Allerdings ist das Level-Design ziemlich einfach und nichts sticht wirklich heraus, weder in Bezug auf das Gameplay noch in Bezug auf die Grafik. Vieles von dem, was Sie in den frühen Levels sehen, ähnelt strukturell dem, was später erscheint. In der Ausführung fühlt sich alles recht einfach an und kommt nicht annähernd an die Originalität oder Tiefe der Castlevania-Titel heran, von denen es scheinbar inspiriert wurde.
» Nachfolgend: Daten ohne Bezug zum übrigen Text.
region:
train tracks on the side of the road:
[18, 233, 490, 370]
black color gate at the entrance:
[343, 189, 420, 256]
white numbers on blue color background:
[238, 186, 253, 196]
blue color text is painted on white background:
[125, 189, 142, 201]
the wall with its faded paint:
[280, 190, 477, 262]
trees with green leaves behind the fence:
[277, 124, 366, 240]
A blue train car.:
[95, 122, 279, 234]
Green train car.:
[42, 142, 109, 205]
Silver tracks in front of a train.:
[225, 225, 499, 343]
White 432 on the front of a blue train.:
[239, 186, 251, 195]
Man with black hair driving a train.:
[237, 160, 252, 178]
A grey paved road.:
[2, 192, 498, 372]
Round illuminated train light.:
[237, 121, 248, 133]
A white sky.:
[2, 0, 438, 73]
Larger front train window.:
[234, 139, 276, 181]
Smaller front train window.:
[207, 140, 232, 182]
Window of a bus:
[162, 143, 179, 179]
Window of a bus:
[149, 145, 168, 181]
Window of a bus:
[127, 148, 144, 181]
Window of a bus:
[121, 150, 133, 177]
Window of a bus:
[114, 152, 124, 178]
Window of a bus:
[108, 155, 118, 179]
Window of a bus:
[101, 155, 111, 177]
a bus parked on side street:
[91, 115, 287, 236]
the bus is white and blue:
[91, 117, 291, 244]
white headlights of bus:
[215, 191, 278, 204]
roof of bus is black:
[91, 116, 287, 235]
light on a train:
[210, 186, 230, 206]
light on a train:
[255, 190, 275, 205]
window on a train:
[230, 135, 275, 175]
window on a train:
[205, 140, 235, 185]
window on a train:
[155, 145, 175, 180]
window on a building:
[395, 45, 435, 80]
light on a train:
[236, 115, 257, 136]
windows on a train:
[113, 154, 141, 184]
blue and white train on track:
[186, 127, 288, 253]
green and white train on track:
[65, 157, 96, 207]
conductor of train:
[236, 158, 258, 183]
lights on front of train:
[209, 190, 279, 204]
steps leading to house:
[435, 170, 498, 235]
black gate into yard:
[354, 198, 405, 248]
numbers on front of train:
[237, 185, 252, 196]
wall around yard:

Schließlich ist die Musik hervorragend und ich habe alle Titel wirklich genossen. Der Metal-Soundtrack ergänzt den Ton und das Setting perfekt und ist etwas, das ich mir auch außerhalb des Spiels anhören werde.
Urteil
„Legacy of Kain: Ascendance“ ist eine willkommene, aber uneinheitliche Rückkehr, die sich stark auf ihre Stärken in Text, Sprachausgabe und Atmosphäre stützt. Der Shakespeare-Dialog und die Erzählung mit mehreren Charakteren sind selbst für Neulinge fesselnd, aber das Erlebnis richtet sich eindeutig an langjährige Fans. Auch wenn sich der Kampf befriedigend anfühlen kann, wenn sein Rhythmus stimmt, wird er durch mangelnde Politur, sich wiederholende Begegnungen und enttäuschende Bosse gebremst. Gepaart mit einem einfachen Level-Design, das sich nie wirklich weiterentwickelt, sind die herausragenden Elemente des Spiels letztendlich die stimmungsvolle Pixel-Art-Präsentation und der exzellente Metal-Soundtrack, die zusammen einen großen Teil dazu beitragen, dass das Erlebnis fesselnd bleibt.
Legacy of Kain: Ascendance
Beeindruckende Schreibweise, Sprachausgabe und Atmosphäre, die jedoch durch einfache Kämpfe, sich wiederholendes Design und mangelnde Politur beeinträchtigt werden.
Vorteile
- Starke Schreib- und Sprachausgabe mit fesselnden, poetischen Dialogen
- Stimmungsvolle Atmosphäre und solide Pixel-Art-Präsentation
- Hervorragender Metal-Soundtrack, der perfekt zum Ton passt
Nachteile
- Kampfbegegnungen mangelt es an Tiefe und sie entwickeln sich nicht sinnvoll
- Wiederkehrendes Leveldesign mit wenig herausragender Abwechslung
- Bosskämpfe wirken eintönig und unterentwickelt
- Designentscheidungen können den Kampfablauf stören, einschließlich des Verhaltens des Feindes und der Kontrollpunkte
Eine Kopie dieses Spiels wurde vom Herausgeber zur Rezension bereitgestellt. Auf dem PC rezensiert.